By comparison, electoral reform is an outlier. Trudeau has promised to deliver a different voting system in time for the 2019 election so speed is presumably of the essence. But there is no ready-made process to deliver as major an electoral reform in a manner that inspires confidence in its legitimacy.
The only consensus so far is that a governing party supported by a minority of voters should not use its parliamentary majority to unilaterally change the way MPs are elected. In its post-election statements the government has implied that it sees the need to look beyond its own ranks for support for an alternative to the first-past-the-poll system.
That still leaves a vocal chorus led by but not exclusively made up of Conservatives to argue that nothing short of a referendum would suffice to legitimize the introduction of a different voting system.
In support of their case, the pro-referendum advocates point to the provinces that undertook similar reforms. Their plans were contingent on securing the approval of a substantial majority of the electorate.
There are good reasons to think twice before going down the road to a national referendum but the fact that no province managed to earn enough popular support to achieve electoral reform is not one of them.
A more serious argument lies in the history of national referendums in Canada. It is short but anything but sweet.
The last time the federal government held a full-fledged referendum goes back to the Second World War. It dealt with whether military service should be made mandatory. A majority in the rest of Canada voted yes while a majority in Quebec voted no. The subsequent imposition of conscription did lasting damage to the Quebec-Canada relationship.
It was to avoid reopening those old wounds that the 1992 referendum on the Charlottetown constitutional accord was conducted by the federal government in the rest of Canada and separately, under the auspices of the Quebec government, in that province.
Had the accord passed in the other provinces and not in Quebec rather than be rejected across the board, Canada would have had an acute unity crisis on its hands.
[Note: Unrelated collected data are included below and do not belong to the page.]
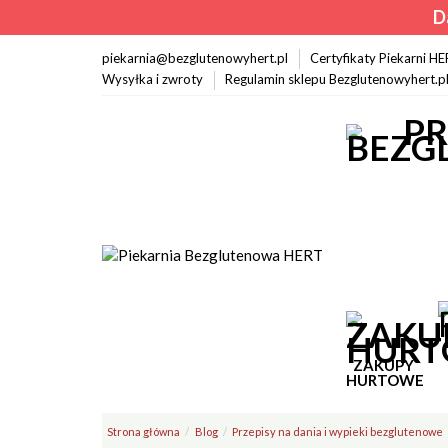
D
piekarnia@bezglutenowyhert.pl
Certyfikaty Piekarni H
Wysyłka i zwroty
Regulamin sklepu Bezglutenowyhert.p
ZAKUPY
HURTOWE
Strona główna
Blog
Przepisy na dania i wypieki bezglutenowe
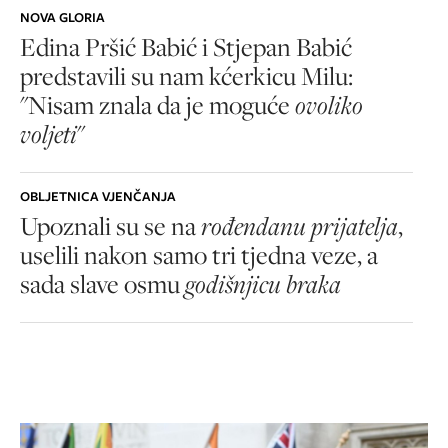
NOVA GLORIA
Edina Pršić Babić i Stjepan Babić
predstavili su nam kćerkicu Milu:
"Nisam znala da je moguće
ovoliko
voljeti
"
OBLJETNICA VJENČANJA
Upoznali su se na
rođendanu prijatelja
,
uselili nakon samo tri tjedna veze, a
sada slave osmu
godišnjicu braka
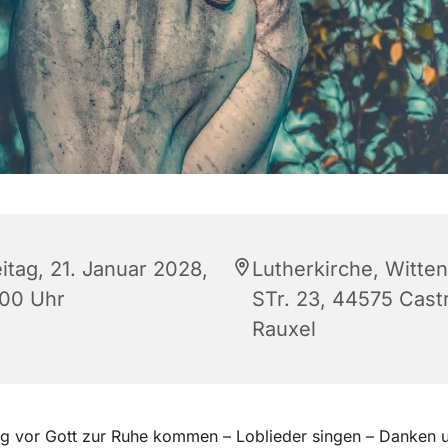
itag, 21. Januar 2028,
Lutherkirche, Witte
:00 Uhr
STr. 23, 44575 Cast
Rauxel
g vor Gott zur Ruhe kommen – Loblieder singen – Danken u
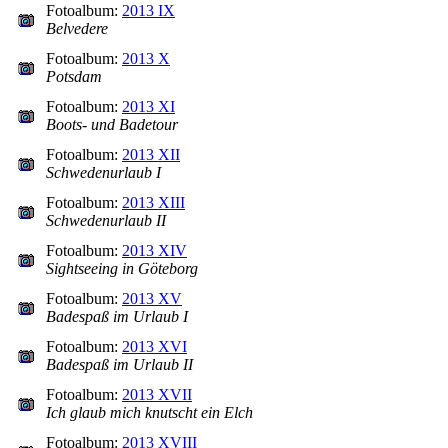
Fotoalbum:
2013 IX
Belvedere
Fotoalbum:
2013 X
Potsdam
Fotoalbum:
2013 XI
Boots- und Badetour
Fotoalbum:
2013 XII
Schwedenurlaub I
Fotoalbum:
2013 XIII
Schwedenurlaub II
Fotoalbum:
2013 XIV
Sightseeing in Göteborg
Fotoalbum:
2013 XV
Badespaß im Urlaub I
Fotoalbum:
2013 XVI
Badespaß im Urlaub II
Fotoalbum:
2013 XVII
Ich glaub mich knutscht ein Elch
Fotoalbum:
2013 XVIII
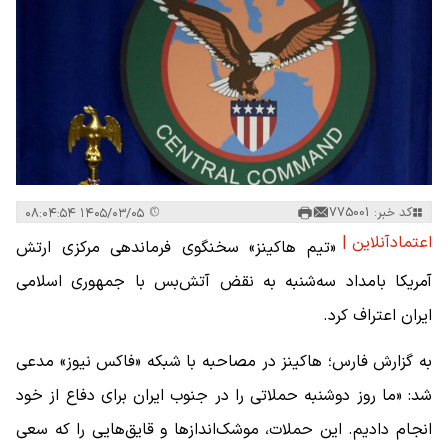
کد خبر: 775001
۱۴۰۵/۰۳/۰۵ ۰۸:۰۴:۵۴
اعتمادآنلاین |
«تیم هاکینز» سخنگوی فرماندهی مرکزی ارتش
آمریکا بامداد سه‌شنبه به نقض آتش‌بس با جمهوری اسلامی
ایران اعتراف کرد.
به گزارش فارس؛ هاکینز در مصاحبه با شبکه «فاکس نیوز» مدعی
شد: «ما روز دوشنبه حملاتی را در جنوب ایران برای دفاع از خود
انجام دادیم. این حملات، موشک‌اندازها و قایق‌هایی را که سعی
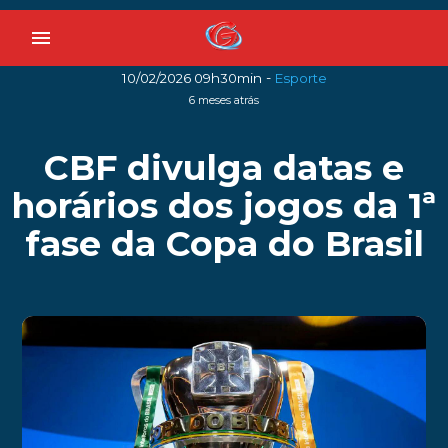
menu
-
10/02/2026 09h30min
Esporte
6 meses atrás
CBF divulga datas e
horários dos jogos da 1ª
fase da Copa do Brasil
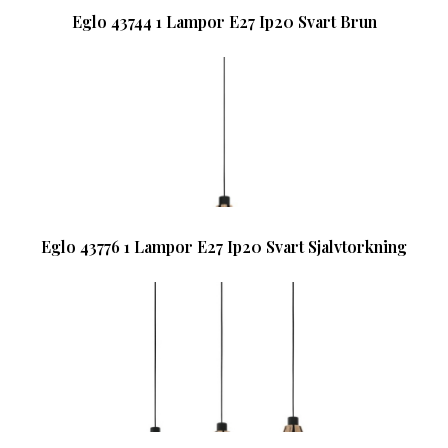
Eglo 43744 1 Lampor E27 Ip20 Svart Brun
Eglo 43776 1 Lampor E27 Ip20 Svart Sjalvtorkning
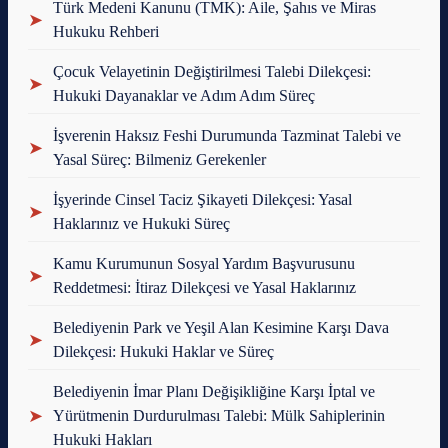
Türk Medeni Kanunu (TMK): Aile, Şahıs ve Miras
➤
Hukuku Rehberi
Çocuk Velayetinin Değiştirilmesi Talebi Dilekçesi:
➤
Hukuki Dayanaklar ve Adım Adım Süreç
İşverenin Haksız Feshi Durumunda Tazminat Talebi ve
➤
Yasal Süreç: Bilmeniz Gerekenler
İşyerinde Cinsel Taciz Şikayeti Dilekçesi: Yasal
➤
Haklarınız ve Hukuki Süreç
Kamu Kurumunun Sosyal Yardım Başvurusunu
➤
Reddetmesi: İtiraz Dilekçesi ve Yasal Haklarınız
Belediyenin Park ve Yeşil Alan Kesimine Karşı Dava
➤
Dilekçesi: Hukuki Haklar ve Süreç
Belediyenin İmar Planı Değişikliğine Karşı İptal ve
➤
Yürütmenin Durdurulması Talebi: Mülk Sahiplerinin
Hukuki Hakları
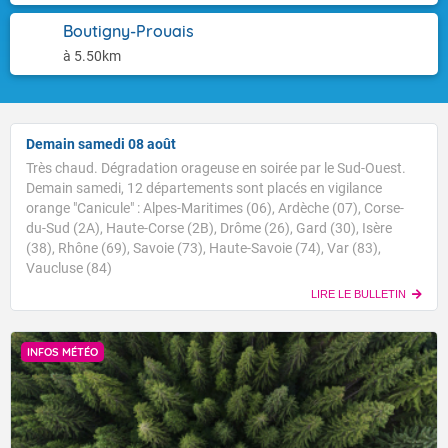
Boutigny-Prouais
à 5.50km
Demain samedi 08 août
Très chaud. Dégradation orageuse en soirée par le Sud-Ouest.
Demain samedi, 12 départements sont placés en vigilance
orange "Canicule" : Alpes-Maritimes (06), Ardèche (07), Corse-
du-Sud (2A), Haute-Corse (2B), Drôme (26), Gard (30), Isère
(38), Rhône (69), Savoie (73), Haute-Savoie (74), Var (83),
Vaucluse (84)
LIRE LE BULLETIN
INFOS MÉTÉO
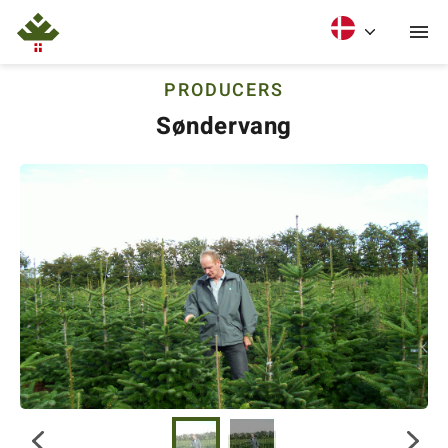
PRODUCERS
Søndervang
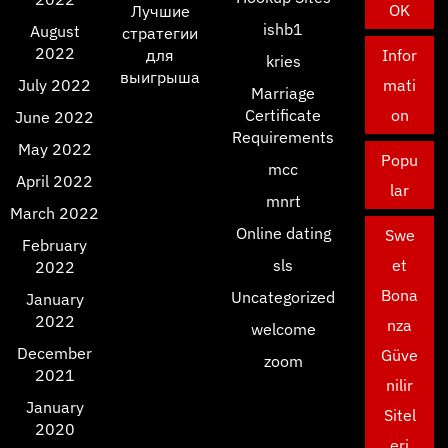
OK
Лучшие
ishb1
August
стратегии
2022
для
Infor
kries
выигрыша
July 2022
mati
Marriage
Certificate
on
June 2022
Requirements
May 2022
Popu
mcc
April 2022
lar
mnrt
March 2022
Online dating
Swe
February
sls
et
2022
Bona
Uncategorized
January
2022
nza
welcome
December
Güve
zoom
2021
nilir
January
Sitel
2020
eri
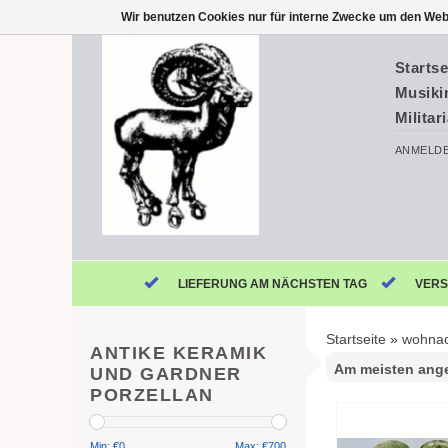
Wir benutzen Cookies nur für interne Zwecke um den Web
Startse
Musiki
Militar
ANMELD
LIEFERUNG AM NÄCHSTEN TAG
VERS
Startseite
»
wohnac
ANTIKE KERAMIK
UND GARDNER
PORZELLAN
Min: €
0
Max: €
700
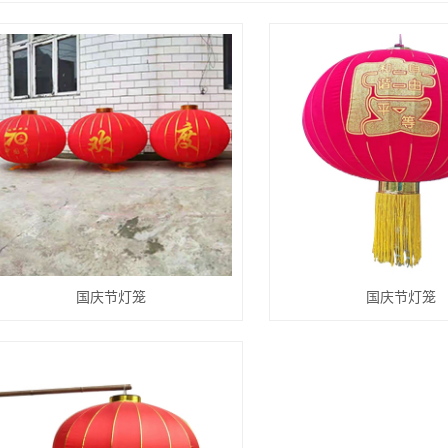
国庆节灯笼
国庆节灯笼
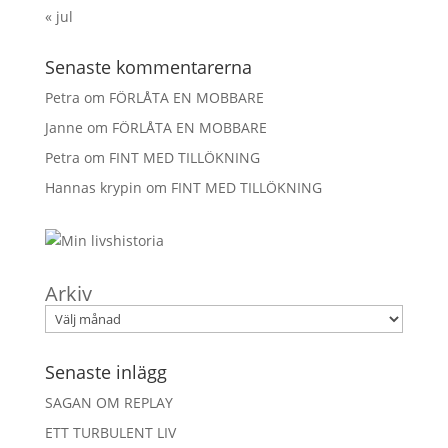
« jul
Senaste kommentarerna
Petra
om
FÖRLÅTA EN MOBBARE
Janne
om
FÖRLÅTA EN MOBBARE
Petra
om
FINT MED TILLÖKNING
Hannas krypin
om
FINT MED TILLÖKNING
Arkiv
Senaste inlägg
SAGAN OM REPLAY
ETT TURBULENT LIV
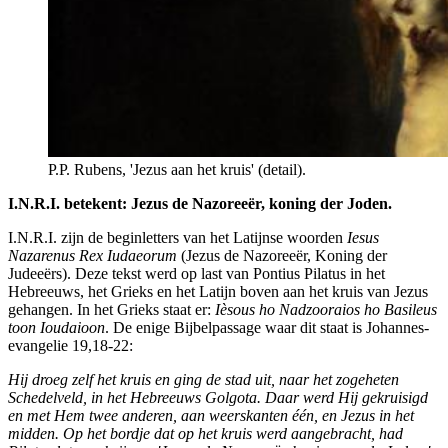
P.P. Rubens, 'Jezus aan het kruis' (detail).
I.N.R.I. betekent: Jezus de Nazoreeër, koning der Joden.
I.N.R.I. zijn de beginletters van het Latijnse woorden
Iesus
Nazarenus Rex Iudaeorum
(Jezus de Nazoreeër, Koning der
Judeeërs). Deze tekst werd op last van Pontius Pilatus in het
Hebreeuws, het Grieks en het Latijn boven aan het kruis van Jezus
gehangen. In het Grieks staat er:
Ièsous ho Nadzooraios ho Basileus
toon Ioudaioon
. De enige Bijbelpassage waar dit staat is Johannes-
evangelie 19,18-22:
Hij droeg zelf het kruis en ging de stad uit, naar het zogeheten
Schedelveld, in het Hebreeuws Golgota. Daar werd Hij gekruisigd
en met Hem twee anderen, aan weerskanten één, en Jezus in het
midden. Op het bordje dat op het kruis werd aangebracht, had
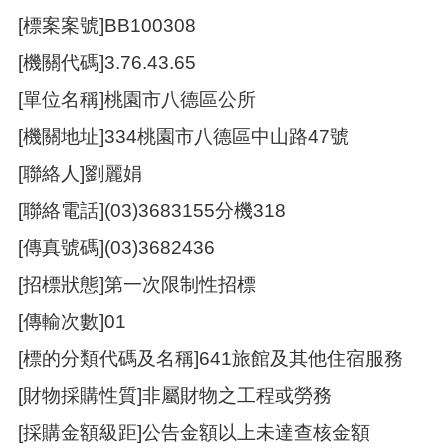
[標案案號]BB100308
本
[機關代碼]3.76.43.65
區
介
[單位名稱]桃園市八德區公所
紹
[機關地址]334桃園市八德區中山路47號
訊
息
[聯絡人]劉麗娟
公
告
[聯絡電話](03)3683155分機318
生
[傳真號碼](03)3682436
活
[招標狀態]第一次限制性招標
便
民
[傳輸次數]01
資
訊
[標的分類代碼及名稱]641旅館及其他住宿服務
機
[財物採購性質]非屬財物之工程或勞務
關
通
[採購金額級距]公告金額以上未達查核金額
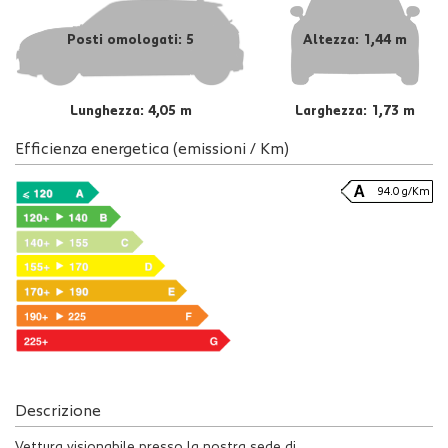
Posti omologati: 5
Altezza: 1,44 m
Lunghezza: 4,05 m
Larghezza: 1,73 m
Efficienza energetica (emissioni / Km)
94.0 g/Km
Descrizione
Vettura visionabile presso la nostra sede di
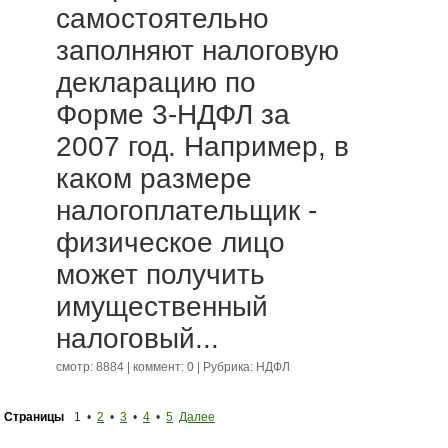
самостоятельно
заполняют налоговую
декларацию по
Форме 3-НДФЛ за
2007 год. Например, в
каком размере
налогоплательщик -
физическое лицо
может получить
имущественный
налоговый...
смотр: 8884 | коммент: 0 | Рубрика:
НДФЛ
Страницы
1 •
2
•
3
•
4
•
5
Далее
The notion that one region could impose its will on another will almost inevitably resurface in the context of a future federal referendum.
At first glance, electoral reform is hardly as divisive an issue as conscription or constitutional change. Indeed a poll recently conducted by Abacus found that a full third of Canadians have no strong feelings about it.
But if a poll had been taken on the terms of constitutional reconciliation with Quebec early on in the Meech process it would likely have come up with a similar mix of benign indifference and passive acceptance.
As opposed to voters in general, most members of Canada’s political class tend to care passionately about any reform liable to affect their election prospects. Canadians got a token of that when a Conservative move to take away the parties’ per-vote subsidy acted as an accelerant for the parliamentary crisis that almost cost Stephen Harper his second minority government in 2008.
The only certainty about the electoral reform debate over the Liberal electoral promise is that its temperature will rise steadily over time, especially if it is brought to the front burner of a national referendum.